Monday, April 16, 2007

YOU KNOW IT'S TOO MUCH WHEN.....

You know your kids are watching too much TV when:

1. Your 3 year old is having a conversation with you when he starts quoting some line from a movie but he can’t say the word just right.

2. Your 6 year old is lip-syncing the whole DVD – in perfect timing.

3. Your 3 year old can recite by heart every single ad on TV without looking.

4. Your 3 year old starts repeatedly jumping off the bed yelling “I’m flying”

5. Your 3 year old sees a girl in a bikini and states "that ‘dusting"(disgusting).!!!

6. Your 6 year old starts lying in front of the fan acting like Ariel.

7. You start wondering if the remote control in fact does have legs.

8. The only DVDs you ever see in the player are from Walt Disney Pictures.

9. You have the theme song of ‘Lady and the Tramp’ or ‘Toy Story’ stuck in your head all night and you can't sleep.

10. You start lip-syncing Walt Disney Picture DVDs – in perfect timing.

11. You start answering the voice wafting from the other room and then realize there is no one there.

12. You start wondering if you are truly sane.


Copyright 2007. Rebecca Laklem.

Sunday, April 01, 2007

Burning the Midnight Oil

Our 3 year old made his statement, when asked to take his nap, "I don't want to sleep! It's not nighttime yet". Needless to say, naps during the day have taken a fast backseat for our youngest son. Come nightfall though, weird things occur. Nightfall does weird things to people, people of all shapes and sizes. It is like when the natural lights turn off outside, another switch turns on, it is literally like pressing the fast-forward button, or a battery-operated toy that just won't turn off.

Our 6 year old is doing perfect cartwheels across the floor (she'd make it into the Olympics, if not for her skill, then for her record-breaking for sure), the 3 year old doing well with forward rolls. He has his own version of cartwheels which he himself aptly calls 'broken wheels'.

Jumping on our big king-sized bed is a firm favourite, though forbidden fruit, everyday the law goes out but to no avail at this twilight hour. Perhaps teaching them to read, will get them to see that 'bed' and 'trampoline' have absolutely nothing in common and that 'bed' actually looks like a bed.

Usually, our ten year old is the first to sleep, then the older girls, (our elder son has his own time frame) but our dynamic duo (Miss 6 and Master 3) are burning the candle at both ends, still expending the last of their energy stores, and boy - do they have energy to spare!! 9:30pm comes and Mum (that's me) climbs into bed. Then the jumping on the bed switches to jumping on me. Master 3 decides to do a workout schedule using my legs as the apparatus, my arms and legs doing umpteen weight-lifts and push-ups, then, there are the piggybacks and horsey-rides.
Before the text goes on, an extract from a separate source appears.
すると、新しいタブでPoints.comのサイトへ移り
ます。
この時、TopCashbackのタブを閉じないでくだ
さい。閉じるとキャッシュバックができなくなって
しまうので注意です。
On very rare occasions, it gets the better of even the main players in this whole charade. After taking his evening bath one night, Master 3 throws himself a fit of a tantrum! Big sister marches him in, in front of me with a look of 'Do something about it Mum' in her eyes. Tantrums are definite no-nos and normally after a firm reprimand, he corrects himself, but this was monster-sized and nothing was working. Finally having to raise my voice above the crescendo, I ordered him to go straight to bed. He climbs into bed still making a ruckus of noise and then he suddenly says: 'I'm sorry, Mummy', amid "aahh haaaa"s. (Funny creatures 3 year olds, aren't they?! God certainly has a sense of humour and throws the humour in at the mostly unlikely times). I stroked his hair and lay down beside him, ‘It's time to calm down little man’, I said. Within a few seconds, he was asleep.

With 7 kids down the track, you’d think I would have a bedtime routine down to pat, but no, even when my 16 year old was only 2, I never dreamed that it would succumb to the ‘old car-ride around the block’ routine but with her it was either that,or bed at after midnight.

But one thing that continues to amaze me and puzzle me at the same time, is that my husband has this knack of just saying the word ‘sleep’ and they are out like a light immediately. Now just how does he do it?!!

That’s just the kids, now the husband….We both work long hours and are constantly at the beck and call of others (no it is not just the kids either). It appears the only time that we are undisturbed is in the early hours of the morning. Somehow God designed our body clocks to awaken at precisely the same time, at 4am!! Usually it is for a middle of the night visit to the toilet, but many-a-time woe to me if hubby sees I am awake, he will take the 'opportunity' to dictate some letters with me in the still of the night.

Despite burning the midnight oil most nights, I still manage to get up at my usual 5:45am wake up call, - besides, a woman needs her ‘quiet’ time too.